Insect-sized robot takes flight: RoboBee X-Wing

Insects are true masters of flight – small,
lightweight and highly manoeuvrable. Scientists have been taking inspiration
from our six-legged friends to try and create flying
robots of the same size. But it’s proven difficult because when
you get down to the insects’ scale, it’s hard to generate enough thrust
to carry your own power source. But there’s a new robot in town
that’s creating a bit of a buzz. This is RoboBee X-Wing. It’s got a wingspan of just 3.5 centimetres and it’s
about a quarter of the weight of a paperclip. At this scale, batteries are just
too heavy to be carried onboard, so the researchers used
ultra-lightweight solar cells. These generate power and send it to a control board
that operates a pair of piezoelectric actuators – clever materials that work a bit like a muscle and contract when a voltage passes across them. By sticking two actuators together, they bend
back and forth to flap the bot’s wings.
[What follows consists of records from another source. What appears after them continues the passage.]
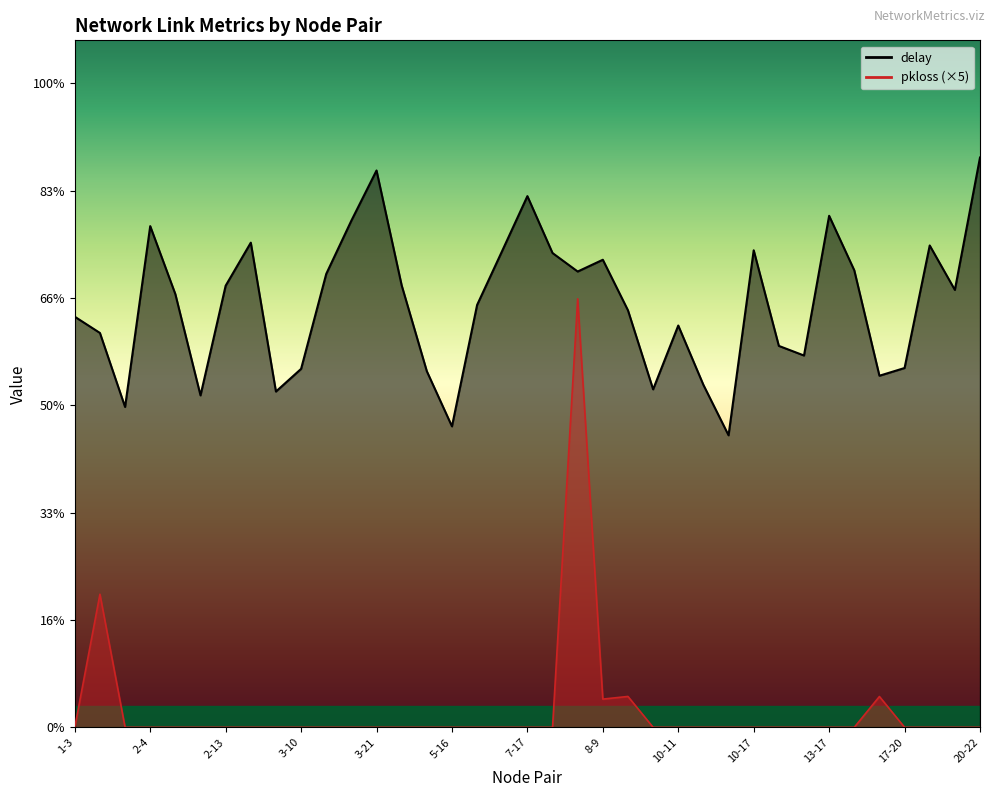

Which series has the largest total across all categories?

delay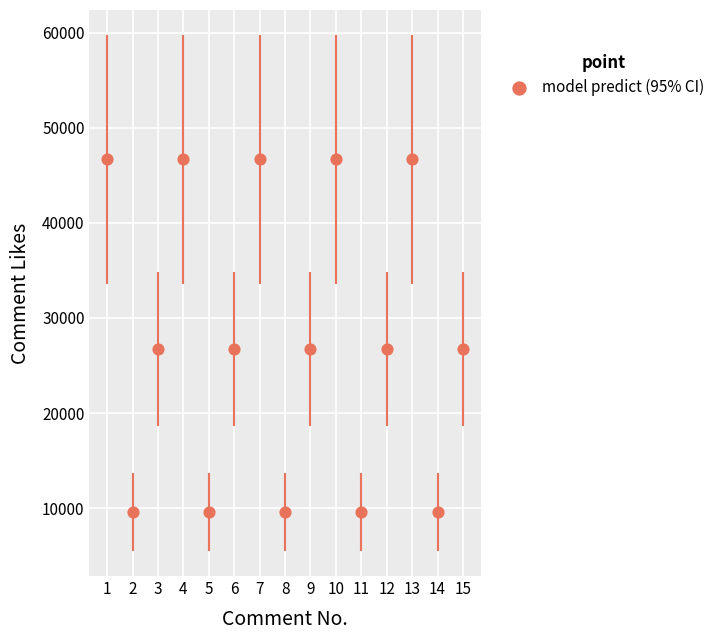

What is the range of Y values (max minus min)?

37114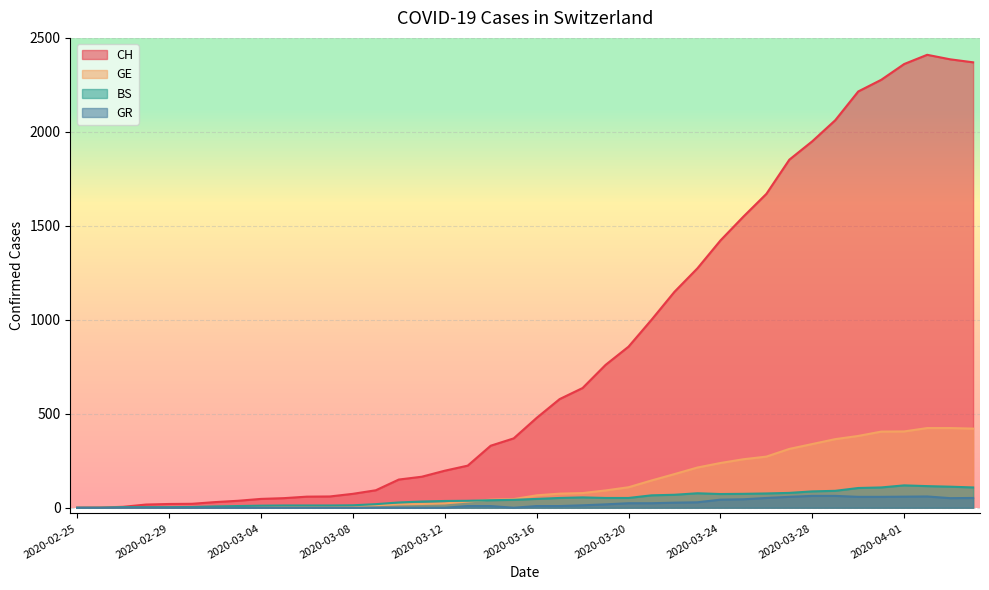

At which label does GE first exceed 66?

2020-03-17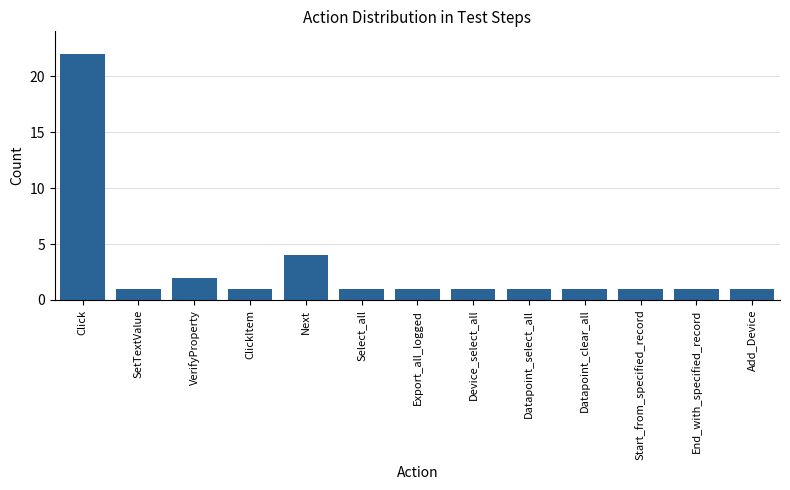

True or false: the data shows 1 at SetTextValue.

True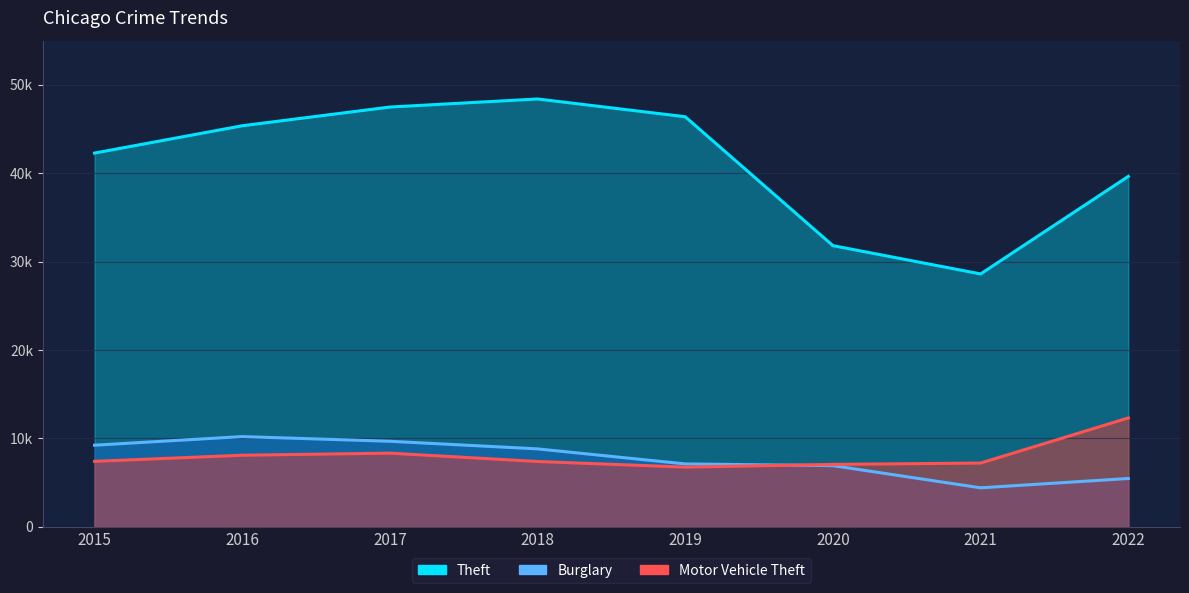

True or false: Burglary has a value of 7123 at 2021.

False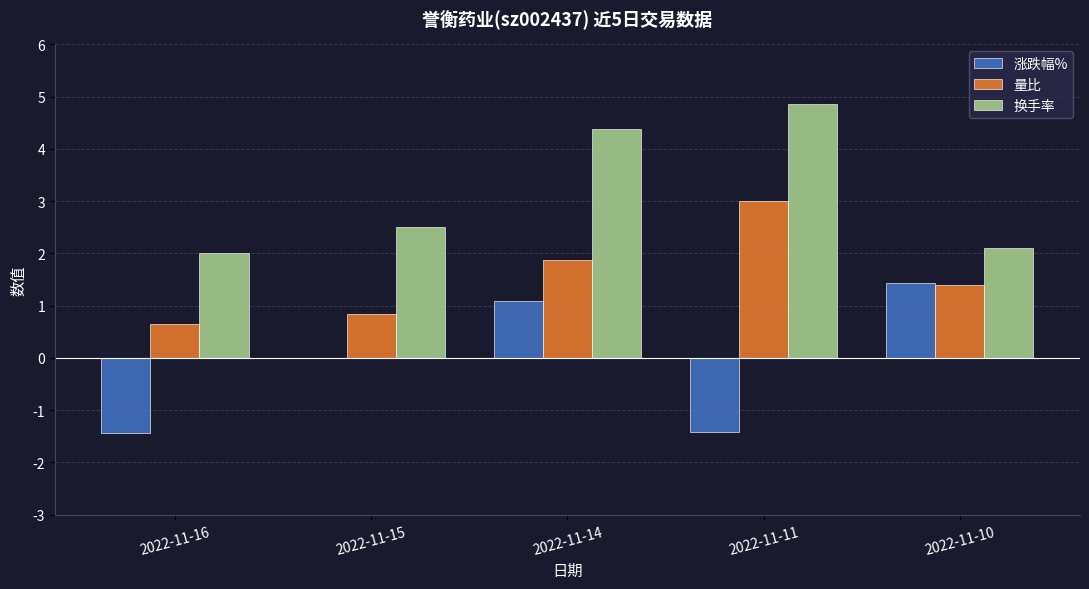

What is the sum of the 量比 values at 2022-11-11 and 2022-11-10?

4.4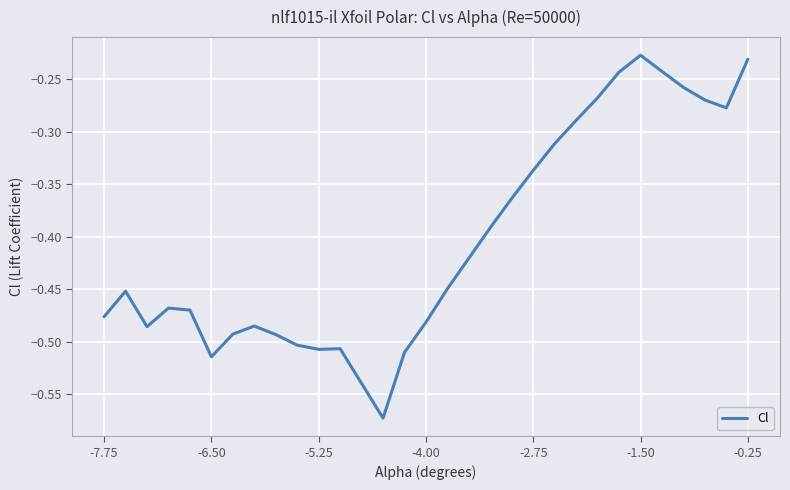

Which label corresponds to the largest value in the chart?

-1.50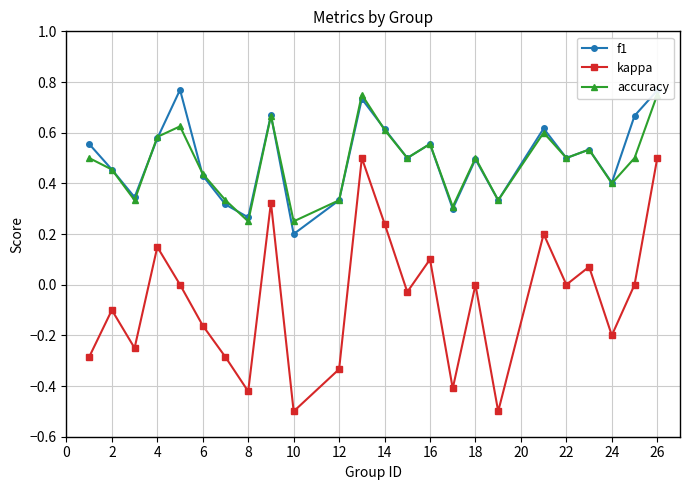

How many data points in kappa are above 0?

8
These seminal flights
lasted for less than a second and required more than twice
the energy contained in sunlight. But they represent an important
milestone for flight at this scale, and even supersede the
thrust efficiency of living insects. There’s certainly still room for improvement. The aerodynamics of the wings
are not as efficient as a real insect’s, and, of course, the controls that insects
pack into their tiny compact brains are a long way off for RoboBee X-Wing. But this model produced more
thrust than it needed and in the future, that could be used to carry controls, sensors,
maybe even some sort of battery. The hope is that these miniature robotic insects will
one day be able to achieve continuous outdoor flight and help with environmental and disaster monitoring, perhaps even operating in a swarm.